Monday, December 8, 2008

How to Destroy a Library

Libraries have always been part of my life, I find them full of things I want to know about, think upon and stories to enjoy . They insure that I am continually learning, long after departing the classroom, and they have always supported the quest for knowledge about fighting, loving and foolishness unique to my life. Since I am not the only patron to use the library I would say that for my tax dollars the public library achieves more than the public school system in education, far beyond the K through 12 range. Imagine Lincoln, Douglass, Jefferson and others that valued the printed words with the library systems of our last one hundred years.

Ignorance is destroying our libraries, the people that think they can steal the whole book, CD or tape don't understand the worth as part of a shared collection. I have been weeding the collection at McNeil Island's library of all the books that are missing pictures, pages and sometimes whole chapters. To the one individual that took something away from us all - a curse on your efforts for evil - not that I am a cursor. I don't need to be - in your little world things are stolen from you, you live in fear of being found out. You know the reason you want those pictures of scantily clad elves is because you are attracted to desires for the bodies of children - that is an ugly thing and most of the other inmates will do bloody things to you if they find out. No, you don't need to be cursed for your life is dark, the hidden pictures of beautiful cars, women and motorcycles that you think give you power are just waiting for the corrections officers to find or for you to toss out when the fear finds you again. I know that you won't stop messing up your library, stealing from it and ruining it - not until you grow up and learn to value things you haven't had to pay for, that don't cost you anything directly, until you grow up and learn to share, until you get really old and accept that others will get better people around them in life, and that you will die alone because you never became a better person. You will be back to the library that you have profaned and marred, and those wounds you left don't heal - there isn't enough money for repairing the Vandals' destruction.

Another type of ignorance that destroys libraries, is budget cutting. So having worked in libraries for over fifteen years, the fears of the staff always focus a bit on the budget cycle. There are only so many dollars, and one can hire five people at thirty thousand a year and only one at one hundred and fifty thousand a year. Which is fine if the the big payroll provides more donations and bequests and improvements in how the library provides services and relevance to the community needs. Having been one of the five on budget cuts while there are always well paid leadership and management - leading and managing less every time the budget is cut - I have my opinion. Seems that I have voiced my opinion and shocked some of that leadership a bit before - but I blame that on not being well led and stress relief. Budget is exactly like diet - a word that exists to describe a process and quickly becomes associated with an uncomfortable process that hurts something in one's good life, but if you had always known and observed the process - and lived in moderation - the pain would never be there. But when one has over-reached in spending, the cut back comes and the staff is reduced, the hours shortened, the service slinks off into only a memory and an old fairy tale, until that final cut must be made - that closes the door to the library. Those doors don't ever seem to re-open, and another light in the lives of the library patrons old, new and future is extinguished.

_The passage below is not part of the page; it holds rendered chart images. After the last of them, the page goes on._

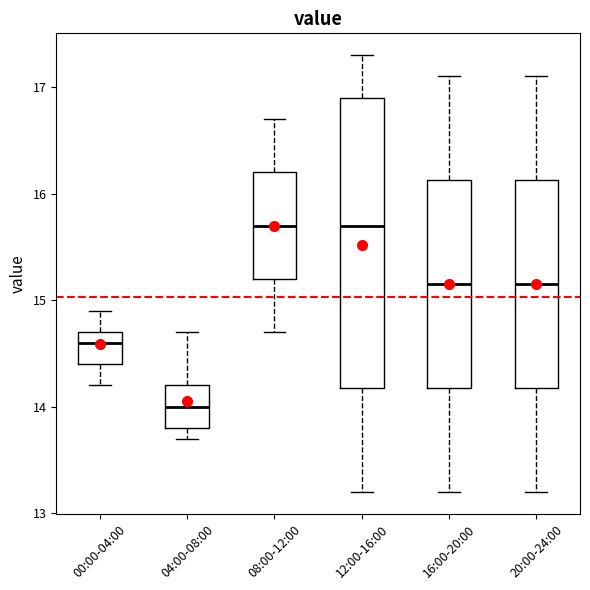

Reading left to right, transcribe this box plot: for each box, give where its median line is, the range the box spans, and where its two whiskers end, as read against the y-axis. The values are not printed on the chart, so give them approximately, as read against the axis.

00:00-04:00: median 14.6, box 14.4 to 14.7, whiskers 14.2 to 14.9
04:00-08:00: median 14.0, box 13.8 to 14.2, whiskers 13.7 to 14.7
08:00-12:00: median 15.7, box 15.2 to 16.2, whiskers 14.7 to 16.7
12:00-16:00: median 15.7, box 14.2 to 16.9, whiskers 13.2 to 17.3
16:00-20:00: median 15.2, box 14.2 to 16.1, whiskers 13.2 to 17.1
20:00-24:00: median 15.2, box 14.2 to 16.1, whiskers 13.2 to 17.1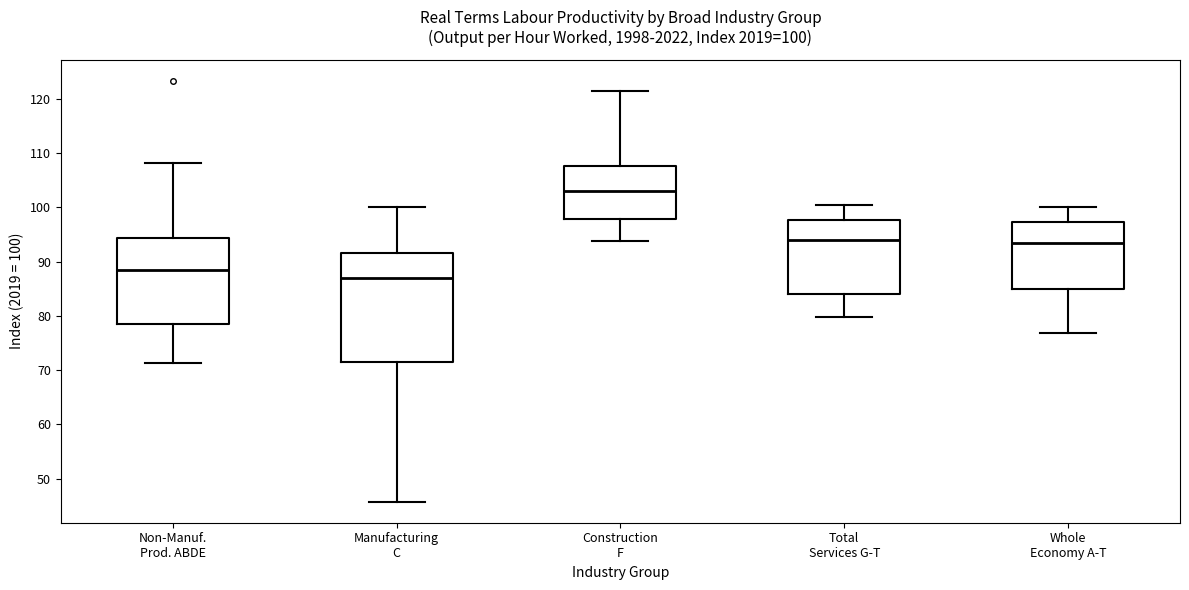

Which box has the highest median line?

Construction F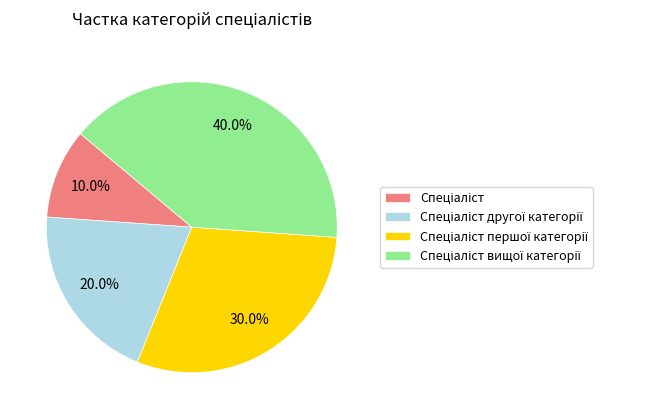

Is there any slice that represents more than half of the pie?

No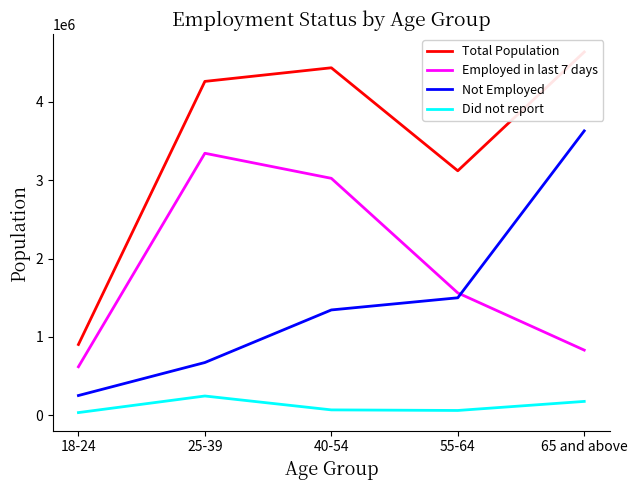

Rank the categories by Employed in last 7 days value from highest to lowest.

25-39, 40-54, 55-64, 65 and above, 18-24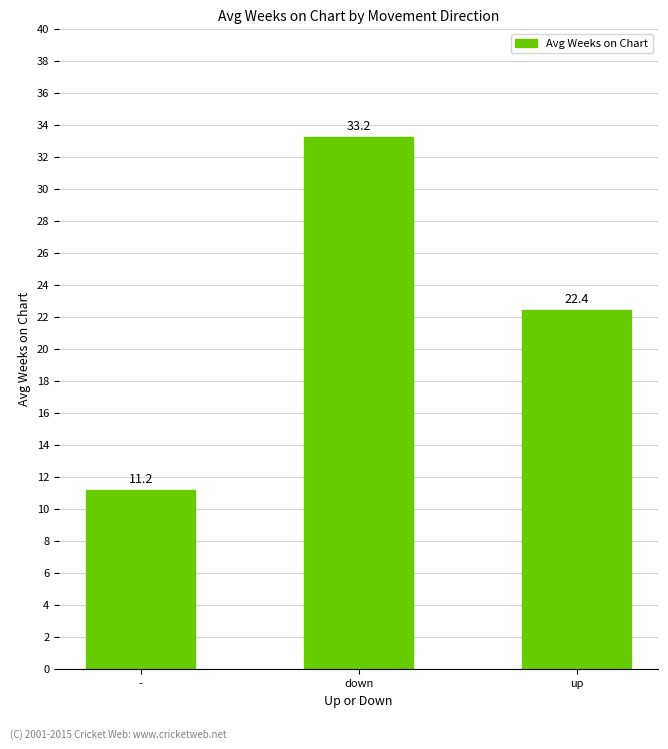

How many bars are there in total?

3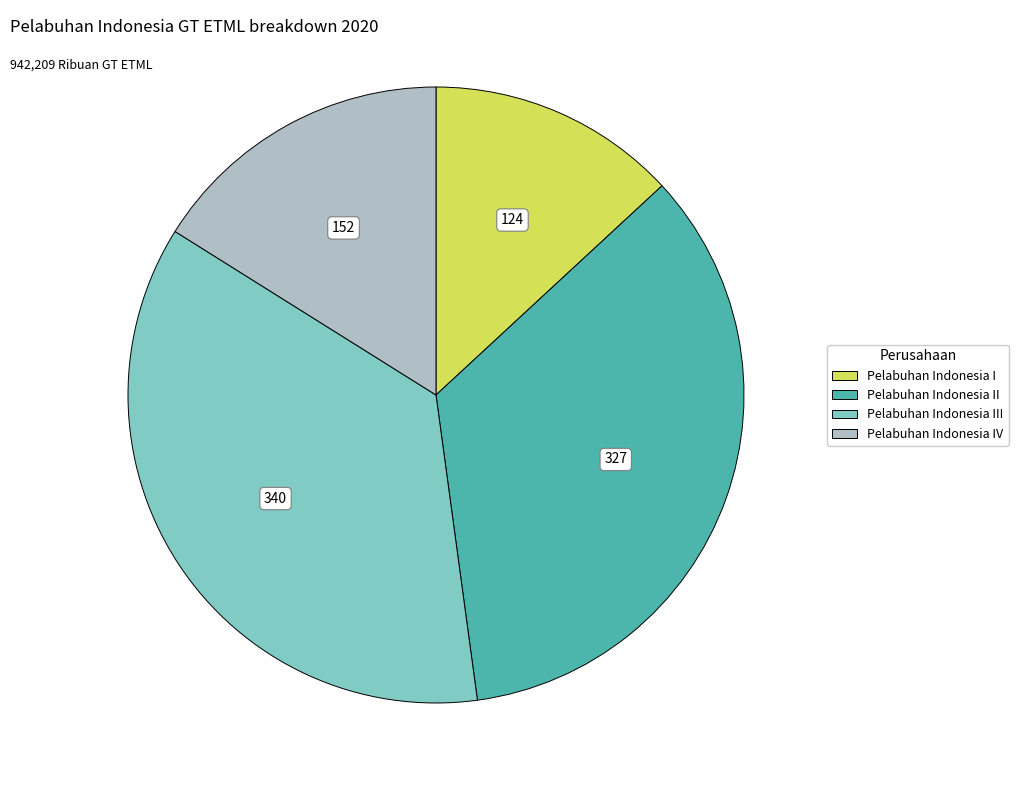

Rank the categories by value from lowest to highest.

Pelabuhan Indonesia I, Pelabuhan Indonesia IV, Pelabuhan Indonesia II, Pelabuhan Indonesia III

Working a prison library, where there aren't too many lights for the most terrible population of prisoners, 1200 inmates with open time for only six hundred and sixty to have one hour a week, every week that the one Library Keeper is around to open the door five days. There are too many potential patrons that can't improve their minds, lives and futures. They will be coming one day to live with you - to become part of your community. Will they be better neighbors? Did they get a chance to learn what they hadn't before being imprisoned about working for a better life, making good choices and basic good manners? Or are you going to get the fools that still steal from library books, that don't share, that don't care and that only know how to scare?